WASHINGTON (Reuters) - Environmental groups sued the U.S. government on Wednesday to stop “illegal construction” on a controversial pipeline that would weave through the center of the United States to bring Canadian oil sands crude direct to Texas refineries.
The Center for Biological Diversity, the Western Nebraska Resources Council and Friends of the Earth sued the State Department and the Fish and Wildlife Service to stop the company from clearing grasslands as part of its Keystone XL pipeline project.
Backers of TransCanada’s pipeline say it will provide thousands of jobs and reduce U.S. dependence on oil from countries that are unfriendly to Washington.
Environmentalists oppose the line because mining Alberta’s oil sands pumps large amounts of carbon dioxide into the atmosphere and it would cross the Ogallala Aquifer, a major water source in the country’s heartland.
There have been several small leaks on an existing Keystone pipeline in recent months and environmentalists say a larger leak would be disastrous.
TransCanada wants to build the pipeline to pump 500,000 barrels per day of crude from Canada’s vast oil sands in northern Alberta so it can be refined in the Gulf Coast refineries.
The line could also transport oil from new fields in the Midwest, which has caused a supply glut in the Cushing, Oklahoma crude hub.
“It’s outrageous that TransCanada is already clearing the way for the Keystone XL pipeline before the public has had a chance to have its say and, indeed, before federal agencies have even said it can be built,” said Noah Greenwald, endangered species program director at the Center for Biological Diversity.
The suit was filed in the U.S. District Court in Nebraska. It can be seen here: link.reuters.com/gad34s.
The groups say the State Department and the Fish and Wildlife Service have quietly allowed TransCanada to do the work, including mowing a corridor of prairie grasslands in Nebraska’s ecologically sensitive Sand Hills region and moving an endangered beetle species from the path of the pipeline.
TransCanada spokesman James Millar denied the company has begun construction, saying it had implemented conservation measures designed to protect the beetle.
“We have moved beetles and mowed some grass to assure the protection of the American Burying Beetle. Mowing — not construction,” Millay said in an email.
The State Department was expected to decide later this year whether the pipeline can go forward. It has already released an assessment that found the line would not hurt the environment.
Opponents of the line say more suits will likely be filed in federal court over endangered species, wetlands and other issues once the State Department approves a presidential permit of the line, which is required because the project crosses the U.S.-Canadian border.
The Fish and Wildlife Service referred requests for comment on the suit to the State Department. A spokeswoman there said the department had no comment.
Environmental groups are also attacking the State Department for being too close with TransCanada and its chief lobbyist.
The State Department on Wednesday, in an effort to rebut charges from Friends of the Earth, said its officials have held 11 meetings at the department with industry groups and 10 with environmental groups.
“My understanding from the people who have prepared this is that they were quite pleased to find that our contacts were basically equivalent in this building,” State Department spokeswoman Victoria Nuland told reporters.
On Monday, the department rejected Friends of the Earth’s charges that emails obtained by the environmental group painted a picture of a bias in favor of the pipeline project.
The group said Marja Verloop, a senior diplomat at the U.S. embassy in Ottawa, seemed to be cheering for TransCanada Corp.’s lobbyist in an email.

[Spatial grounding data]
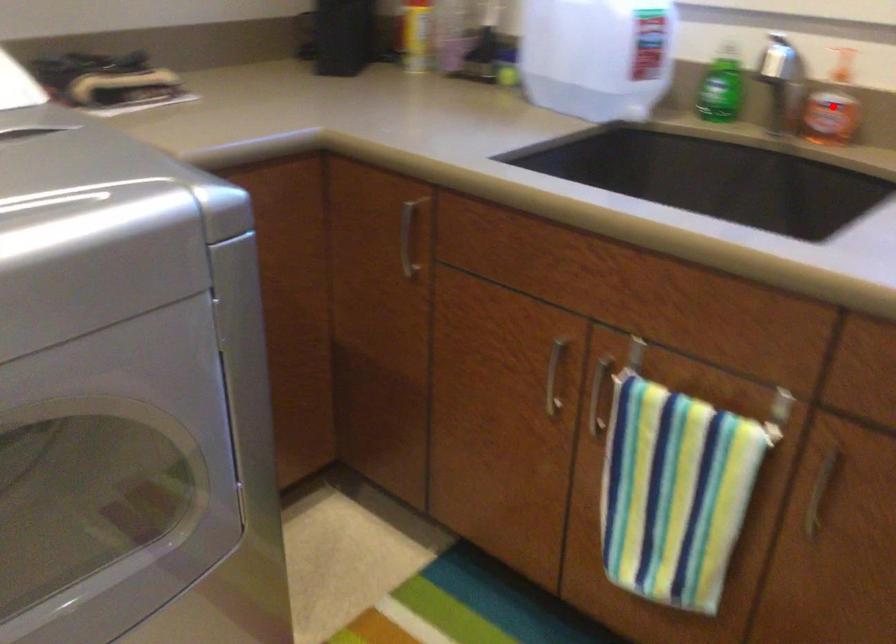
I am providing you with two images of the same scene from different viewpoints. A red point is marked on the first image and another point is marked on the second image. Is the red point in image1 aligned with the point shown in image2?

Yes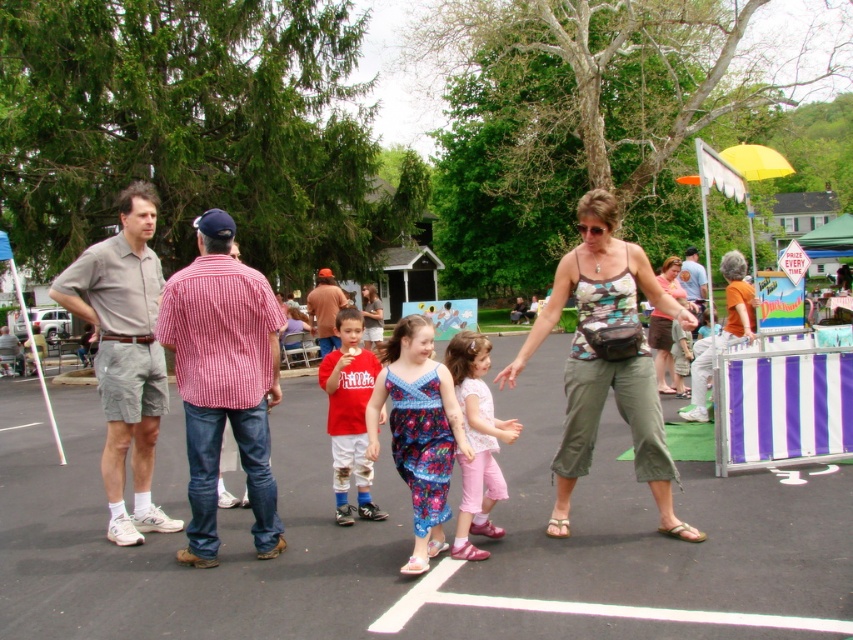
Question: Can you confirm if matte red t-shirt at center is bigger than brown plaid shirt at center?

Choices:
 (A) yes
 (B) no

Answer: (B)

Question: Does red checkered shirt at left come behind gray cotton shirt at left?

Choices:
 (A) yes
 (B) no

Answer: (B)

Question: Among these points, which one is nearest to the camera?

Choices:
 (A) [x=317, y=289]
 (B) [x=376, y=509]
 (C) [x=607, y=257]

Answer: (C)

Question: Can you confirm if gray cotton shirt at left is positioned to the left of brown plaid shirt at center?

Choices:
 (A) yes
 (B) no

Answer: (A)

Question: Which object appears closest to the camera in this image?

Choices:
 (A) floral fabric dress at center
 (B) gray cotton shirt at left
 (C) brown plaid shirt at center

Answer: (A)

Question: Which object appears farthest from the camera in this image?

Choices:
 (A) pink fabric dress at center
 (B) red plaid shirt at center
 (C) floral fabric dress at center
 (D) red checkered shirt at left

Answer: (B)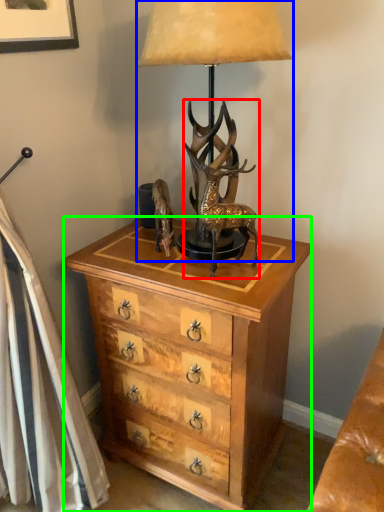
Question: Which object is the closest to the deer (highlighted by a red box)? Choose among these: lamp (highlighted by a blue box) or chest of drawers (highlighted by a green box).

Choices:
 (A) lamp
 (B) chest of drawers

Answer: (A)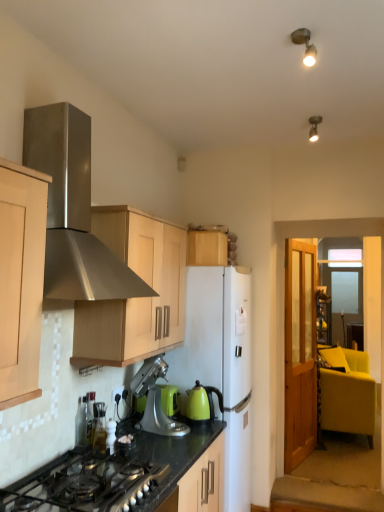
Question: Does metallic spot light at upper right, the 1th light fixture viewed from the left, turn towards black matte gas stove at lower left?

Choices:
 (A) yes
 (B) no

Answer: (B)

Question: Considering the relative sizes of metallic spot light at upper right, the 2th light fixture positioned from the right, and black matte gas stove at lower left in the image provided, is metallic spot light at upper right, the 2th light fixture positioned from the right, wider than black matte gas stove at lower left?

Choices:
 (A) no
 (B) yes

Answer: (A)

Question: Is metallic spot light at upper right, which is the first light fixture in front-to-back order, positioned with its back to black matte gas stove at lower left?

Choices:
 (A) yes
 (B) no

Answer: (B)

Question: From the image's perspective, does metallic spot light at upper right, the 1th light fixture viewed from the left, appear higher than black matte gas stove at lower left?

Choices:
 (A) no
 (B) yes

Answer: (B)

Question: Is metallic spot light at upper right, the 2th light fixture positioned from the right, further to camera compared to black matte gas stove at lower left?

Choices:
 (A) yes
 (B) no

Answer: (A)

Question: Considering their positions, is metallic spot light at upper right, which is the first light fixture in front-to-back order, located in front of or behind green matte kettle at center, the 1th kitchen appliance in the right-to-left sequence?

Choices:
 (A) behind
 (B) front

Answer: (B)

Question: Is metallic spot light at upper right, which is the first light fixture in front-to-back order, bigger or smaller than green matte kettle at center, the 1th kitchen appliance in the right-to-left sequence?

Choices:
 (A) big
 (B) small

Answer: (B)

Question: Is point (299, 36) positioned closer to the camera than point (205, 406)?

Choices:
 (A) farther
 (B) closer

Answer: (B)

Question: From the image's perspective, is metallic spot light at upper right, which is the first light fixture in front-to-back order, located above or below green matte kettle at center, the 1th kitchen appliance in the right-to-left sequence?

Choices:
 (A) below
 (B) above

Answer: (B)

Question: Would you say white matte refrigerator at center is to the left or to the right of green matte kettle at center, the 1th kitchen appliance in the right-to-left sequence, in the picture?

Choices:
 (A) right
 (B) left

Answer: (A)

Question: In terms of width, does white matte refrigerator at center look wider or thinner when compared to green matte kettle at center, the 1th kitchen appliance in the right-to-left sequence?

Choices:
 (A) thin
 (B) wide

Answer: (B)

Question: Does point (190, 359) appear closer or farther from the camera than point (192, 415)?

#### GOAL OF THE EXERCISE
Print the part of the Keystone XL pipeline article that begins with the words "Backers of TransCanada’s" and ends with "Oklahoma crude hub.". The records have nothing to do with this.

#### SOLUTION TO THIS EXERCISE
Backers of TransCanada’s pipeline say it will provide thousands of jobs and reduce U.S. dependence on oil from countries that are unfriendly to Washington.
Environmentalists oppose the line because mining Alberta’s oil sands pumps large amounts of carbon dioxide into the atmosphere and it would cross the Ogallala Aquifer, a major water source in the country’s heartland.
There have been several small leaks on an existing Keystone pipeline in recent months and environmentalists say a larger leak would be disastrous.
TransCanada wants to build the pipeline to pump 500,000 barrels per day of crude from Canada’s vast oil sands in northern Alberta so it can be refined in the Gulf Coast refineries.
The line could also transport oil from new fields in the Midwest, which has caused a supply glut in the Cushing, Oklahoma crude hub.